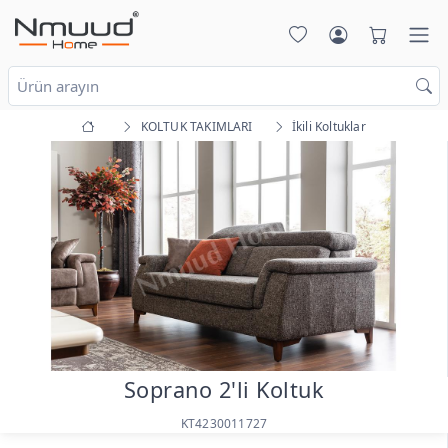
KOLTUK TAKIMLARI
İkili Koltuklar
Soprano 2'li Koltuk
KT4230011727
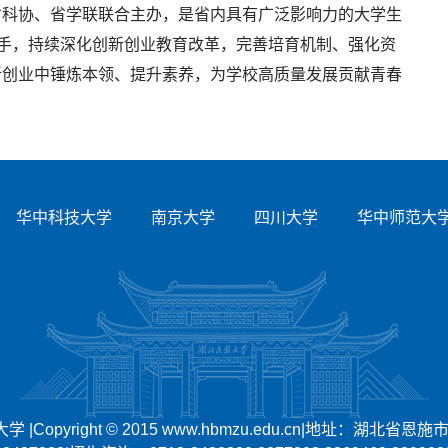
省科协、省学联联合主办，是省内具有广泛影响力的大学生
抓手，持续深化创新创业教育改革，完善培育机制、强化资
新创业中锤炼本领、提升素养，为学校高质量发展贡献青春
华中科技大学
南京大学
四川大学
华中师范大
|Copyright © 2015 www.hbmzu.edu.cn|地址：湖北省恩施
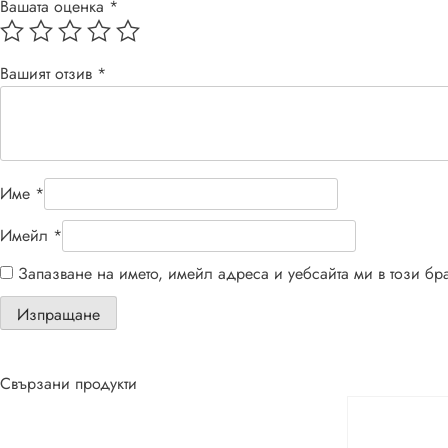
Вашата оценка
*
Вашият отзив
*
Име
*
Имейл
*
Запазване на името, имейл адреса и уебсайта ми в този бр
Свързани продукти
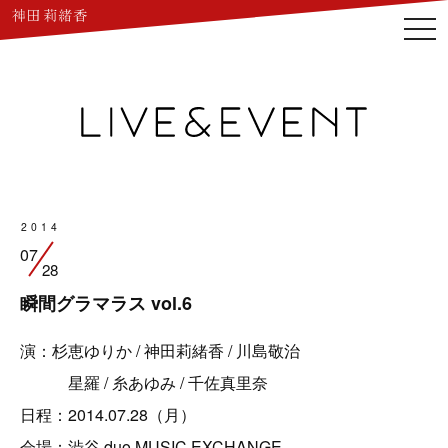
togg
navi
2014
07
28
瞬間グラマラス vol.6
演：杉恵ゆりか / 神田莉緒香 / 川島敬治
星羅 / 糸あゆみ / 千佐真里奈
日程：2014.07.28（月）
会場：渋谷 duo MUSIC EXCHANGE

- - -

### Task prompt
Quote every line of text from the listing above word for word, leaving out the pictures.

### Answer box
KOLTUK TAKIMLARI
İkili Koltuklar
Soprano 2'li Koltuk
KT4230011727
省科协、省学联联合主办，是省内具有广泛影响力的大学生
抓手，持续深化创新创业教育改革，完善培育机制、强化资
新创业中锤炼本领、提升素养，为学校高质量发展贡献青春
华中科技大学
南京大学
四川大学
华中师范大
|Copyright © 2015 www.hbmzu.edu.cn|地址：湖北省恩施
Вашата оценка
*
Вашият отзив
*
Име
*
Имейл
*
Запазване на името, имейл адреса и уебсайта ми в този бр
Свързани продукти
togg
navi
2014
07
28
瞬間グラマラス vol.6
演：杉恵ゆりか / 神田莉緒香 / 川島敬治
星羅 / 糸あゆみ / 千佐真里奈
日程：2014.07.28（月）
会場：渋谷 duo MUSIC EXCHANGE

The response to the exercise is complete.